Artinya, ia hadir dalam subyektifitas yang kuat. Tapi ketika itu dharma-nya bukanlah aktualisasi “aku yang teguh”, melainkan kesetiaan kepada sesuatu yang tadi tersebut dalam kata, “Itu adil” — sesuatu yang mengakibatkan dirinya kukuh di momen yang menentukan itu, sesuatu yang menciptakan rasa hidup yang tak terhingga, dan dengan itu ia ingin dan sanggup memeluk sesama, melalui batas asal-usul. Ada yang asing di insiden itu: ia merasa ada harapan, cinta, dan kesediaan memberi, walau dalam cemas dan ketidak-lengkapan.

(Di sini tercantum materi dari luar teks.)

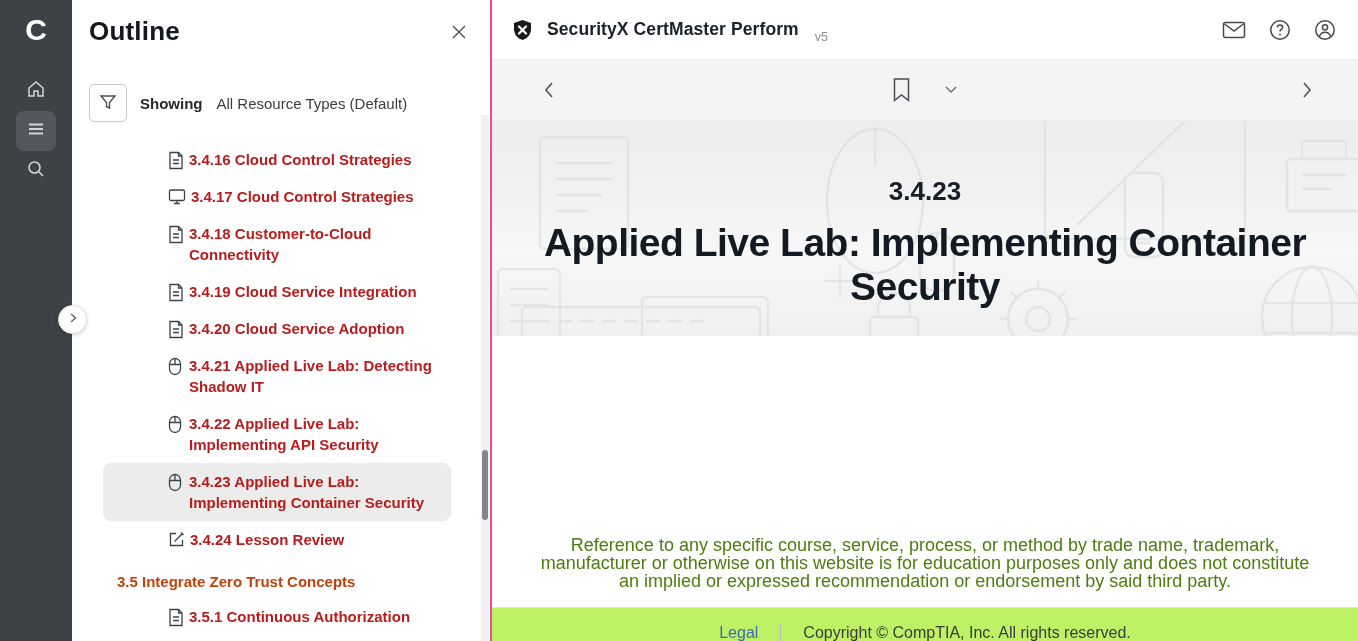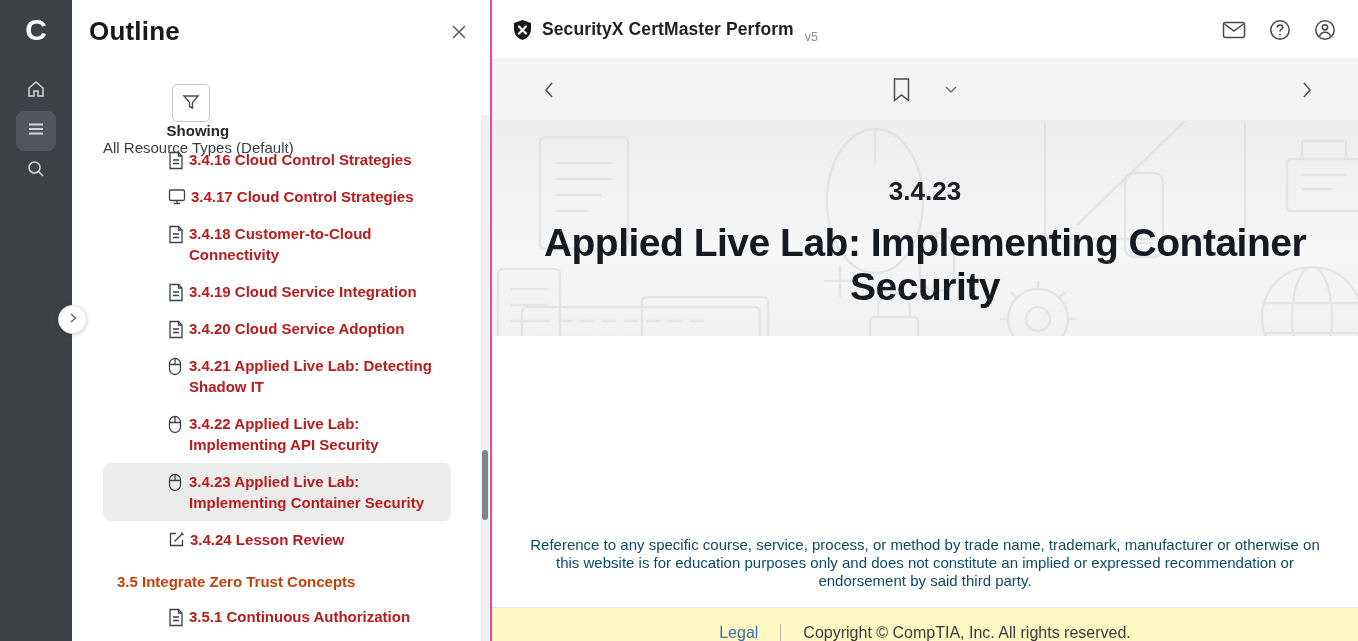"SecurityX CertMaster Perform" .brand { gap: 9px -> 14px }
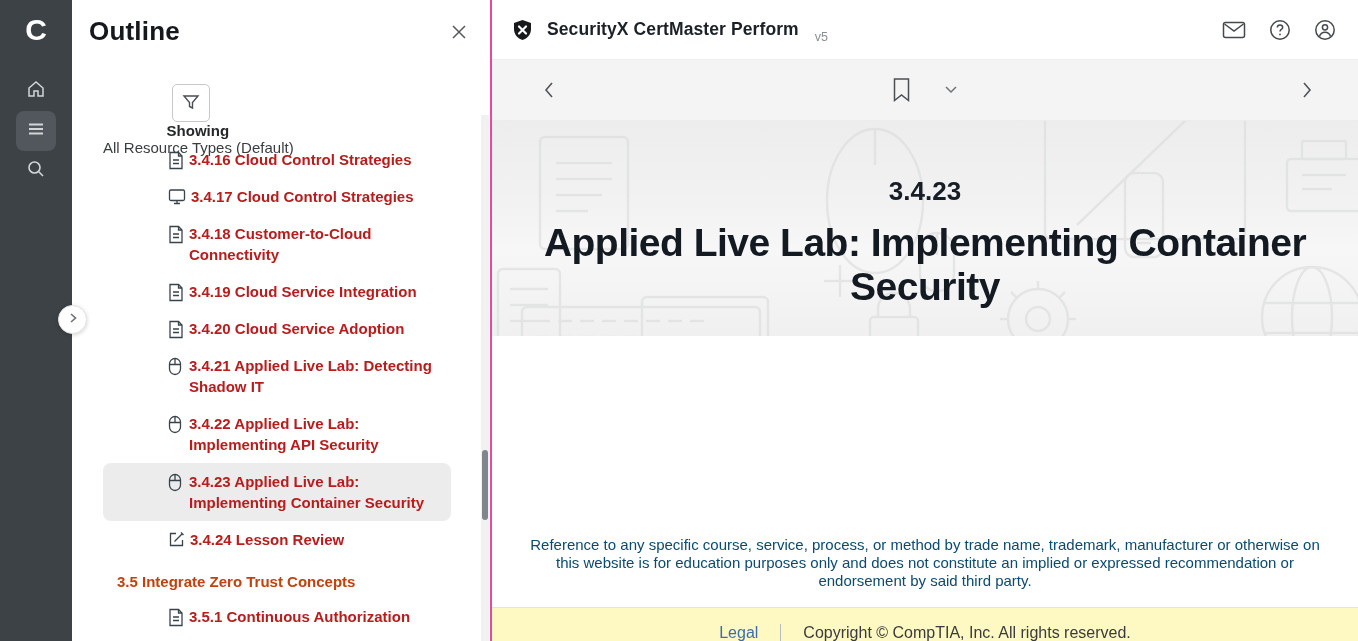"Showing" .filter-row { flex-direction: column -> none }
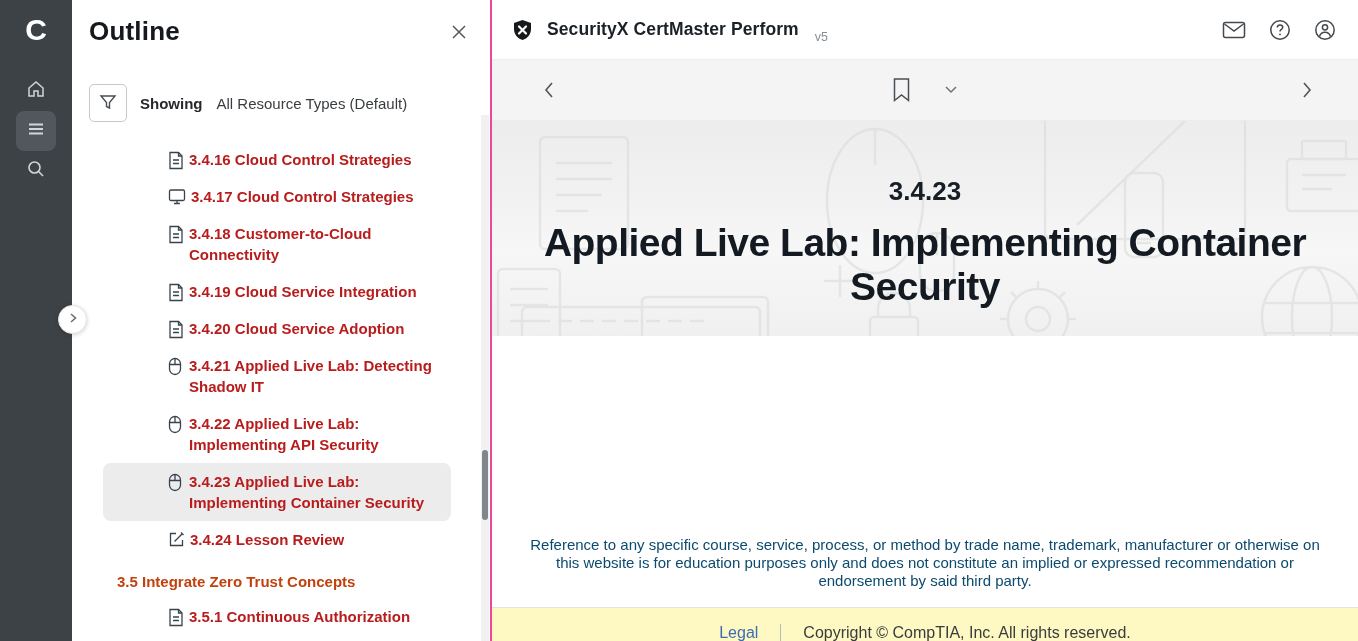"Reference to any specific course," .disclaimer { color: #0c4a6e -> #4d7c0f; font-size: 15px -> 18px }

Sejak itu, dalam Mahabharata Yudhistira yakni ksatria yang ganjil. Ia naik tahta dan menganggap diri pendosa; begitu banyak insan dibunuh biar Kerajaan Indraprasta kembali ke tangan keluarga Pandhu. Baginya, sikap para ksatria, kasta para jagoan perang, mirip tingkah anjing yang memperebutkan sisa makanan. Ia tahu posisi raja dan panggilan dharma selalu akan bertentangan—dharma-caryã ca rãjyam nityam eva virudhyate.
Dengan demikian ia memang tak mematuhi hukum kitab suci wacana manusia, kasta dan perannya. Tapi mirip dikatakannya kepada bunyi mistik di tepi danau itu, (saya kutip dari penceritaan Nyoman S.Pendit), “orang tak menjadi bijaksana hanya dengan mempelajari kitab-kitab suci”.